──────── Dataset
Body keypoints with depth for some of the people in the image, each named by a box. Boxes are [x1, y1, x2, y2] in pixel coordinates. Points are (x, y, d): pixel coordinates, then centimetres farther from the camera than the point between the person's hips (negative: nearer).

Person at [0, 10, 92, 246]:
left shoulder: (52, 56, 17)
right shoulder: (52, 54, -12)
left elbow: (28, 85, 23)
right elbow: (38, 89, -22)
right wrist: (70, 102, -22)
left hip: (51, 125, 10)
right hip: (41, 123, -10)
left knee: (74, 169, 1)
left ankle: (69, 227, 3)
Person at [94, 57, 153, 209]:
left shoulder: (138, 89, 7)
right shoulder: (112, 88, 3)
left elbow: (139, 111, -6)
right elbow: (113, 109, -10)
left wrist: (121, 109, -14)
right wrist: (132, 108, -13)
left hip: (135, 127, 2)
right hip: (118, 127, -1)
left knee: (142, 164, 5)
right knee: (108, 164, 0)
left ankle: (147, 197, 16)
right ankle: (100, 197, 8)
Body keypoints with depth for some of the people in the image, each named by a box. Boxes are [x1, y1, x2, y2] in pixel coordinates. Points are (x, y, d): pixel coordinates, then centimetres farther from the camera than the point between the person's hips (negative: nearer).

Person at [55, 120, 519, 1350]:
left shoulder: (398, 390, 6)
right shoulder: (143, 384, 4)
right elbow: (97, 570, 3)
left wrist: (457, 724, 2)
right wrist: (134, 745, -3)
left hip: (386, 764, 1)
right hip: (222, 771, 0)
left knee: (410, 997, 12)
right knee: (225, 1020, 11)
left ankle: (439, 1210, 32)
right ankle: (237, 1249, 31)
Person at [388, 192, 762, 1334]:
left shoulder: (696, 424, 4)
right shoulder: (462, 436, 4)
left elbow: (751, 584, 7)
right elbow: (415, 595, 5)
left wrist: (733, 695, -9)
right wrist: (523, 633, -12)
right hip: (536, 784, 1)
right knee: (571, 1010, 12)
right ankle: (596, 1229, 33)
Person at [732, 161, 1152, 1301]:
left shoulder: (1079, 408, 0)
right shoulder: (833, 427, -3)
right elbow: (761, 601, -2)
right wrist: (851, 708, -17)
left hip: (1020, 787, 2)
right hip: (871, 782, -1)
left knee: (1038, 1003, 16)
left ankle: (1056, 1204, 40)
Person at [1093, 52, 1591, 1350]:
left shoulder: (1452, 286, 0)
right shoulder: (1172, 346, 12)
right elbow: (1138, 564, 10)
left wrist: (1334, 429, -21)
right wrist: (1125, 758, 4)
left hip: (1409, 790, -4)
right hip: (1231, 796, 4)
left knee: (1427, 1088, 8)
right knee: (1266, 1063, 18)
────────────────
(Exercise description) Print out, without change, each line from the line holding "left shoulder: (1452, 286, 0)" to the final line of the material.

(Task result)
left shoulder: (1452, 286, 0)
right shoulder: (1172, 346, 12)
right elbow: (1138, 564, 10)
left wrist: (1334, 429, -21)
right wrist: (1125, 758, 4)
left hip: (1409, 790, -4)
right hip: (1231, 796, 4)
left knee: (1427, 1088, 8)
right knee: (1266, 1063, 18)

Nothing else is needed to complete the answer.